Questa è una figura professionale, che per le sue peculiarità potrebbe essere paragonato alla figura del sarto d’alta moda.
In effetti, così come il sarto seguendo le indicazioni dello stilista, assembla tessuti ed i particolari che formano un abito, allo stesso modo il tecnico di postproduzione, agisce usando come materiali la musica ed i suoni, per arrivare al confezionamento di un prodotto, che rispecchi l’idea originale del musicista.

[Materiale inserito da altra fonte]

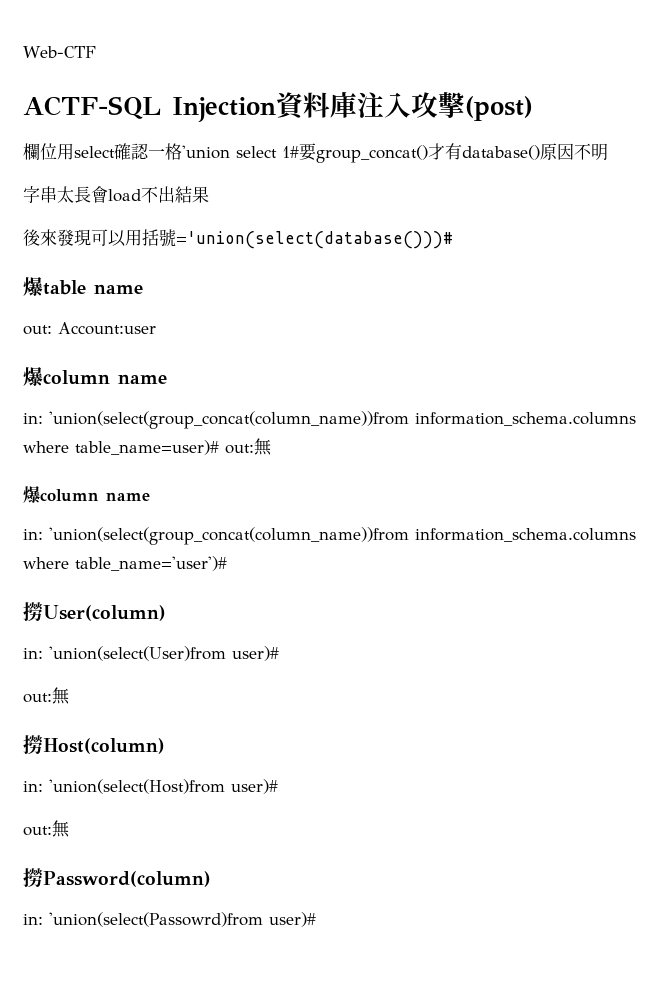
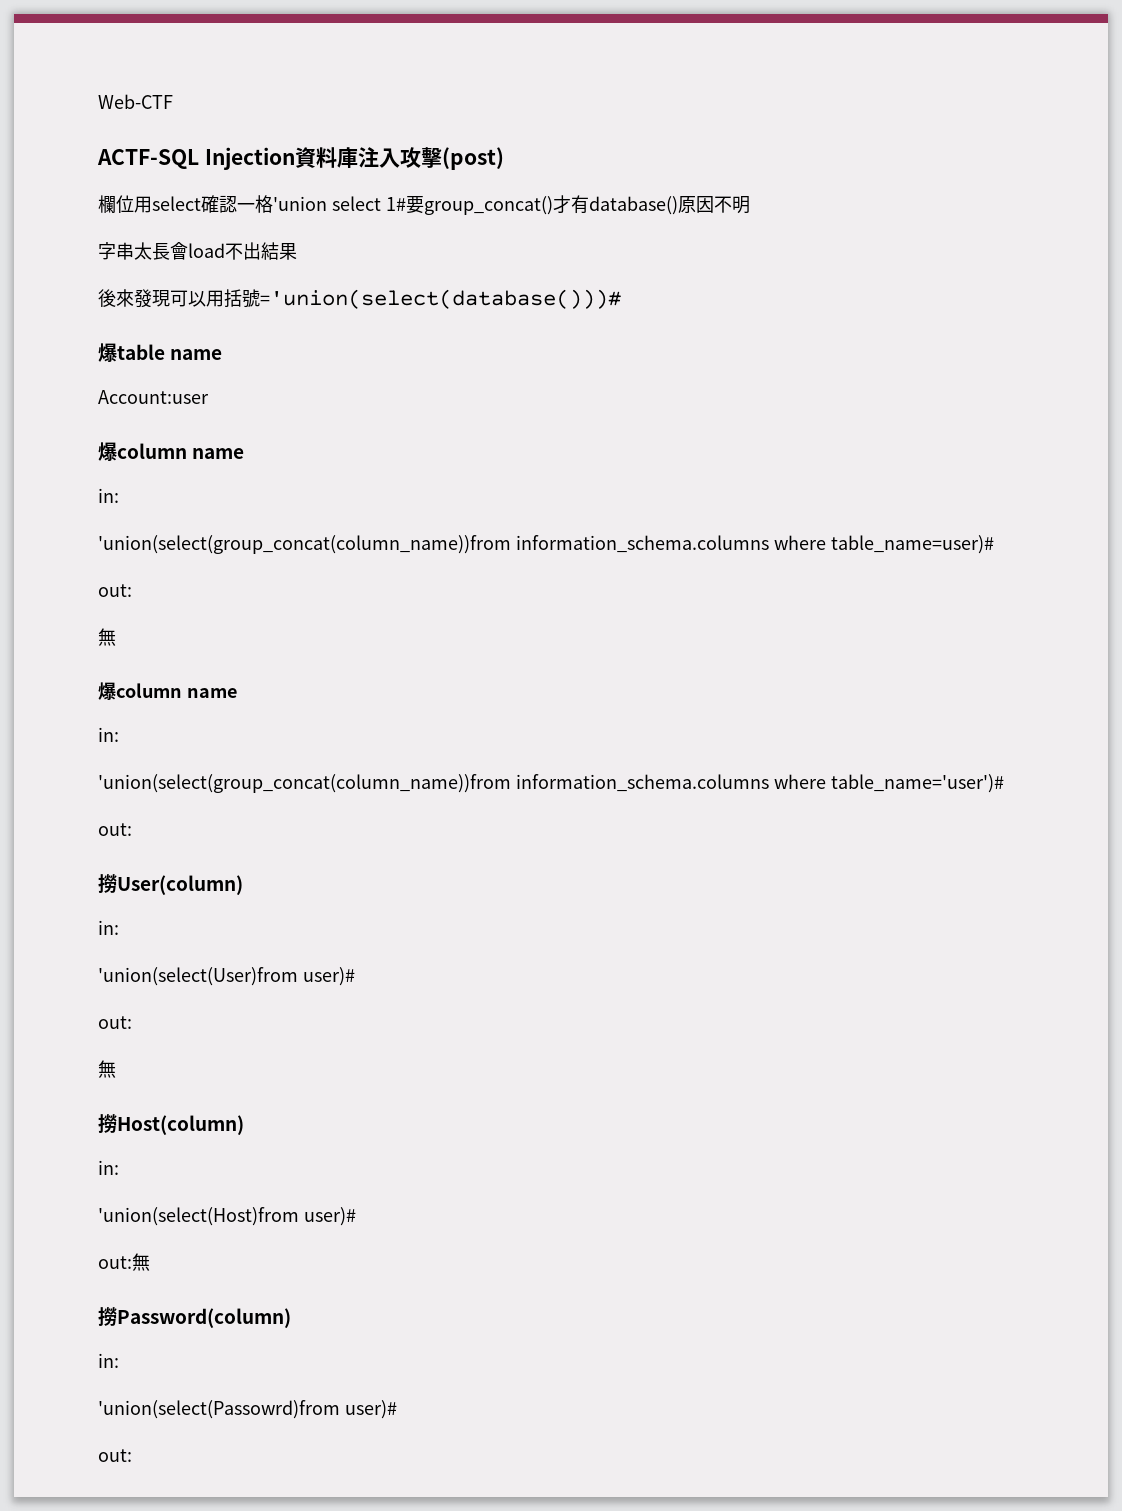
[23,325,52,335] out: -> (223, 354) none
(43, 418) none -> (119, 495) //
[225,444,254,454] out: -> [98,584,132,597] // out: //
(43, 534) none -> (119, 734) //
(227, 563) none -> [98,823,132,836] // out:
(43, 653) none -> (119, 927) //
(52, 698) none -> (132, 1022) //
(43, 786) none -> (119, 1167) //
(43, 919) none -> (119, 1360) //
(316, 919) none -> [98,1449,132,1462] // out:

Il primo approccio che ho avuto con la tecnologia digitale è stato proprio con l’editing, scoprire che in buona parte questa tecnica si basa sulla virtualità mi ha cambiato il modo di pensare ad una registrazione audio.
Questo fatto mi ha portato ad approfondire la conoscenza dei sistemi di editing e delle possibilità che ognuno offre, per potere agire poi su ciò che è stato fatto prima.
Il mio grande vantaggio è che conosco profondamente la musica e sono in grado di leggere ed interpretare una partitura, anche la più complessa. Questo mi permette di capire dove intervenire con tagli e giunzioni, a volte della durata inferiore a mezzo secondo e mi permette di poter capire dove sia e come sia possibile intervenire sui colori della musica, aggiungendo la luminosità che serve o diminuendo la luce troppo accecante a certi suoni.
Si sono già affidati a me artisti di fama mondiale e la mia più grande soddisfazione è stata l’espressione della loro soddisfazione.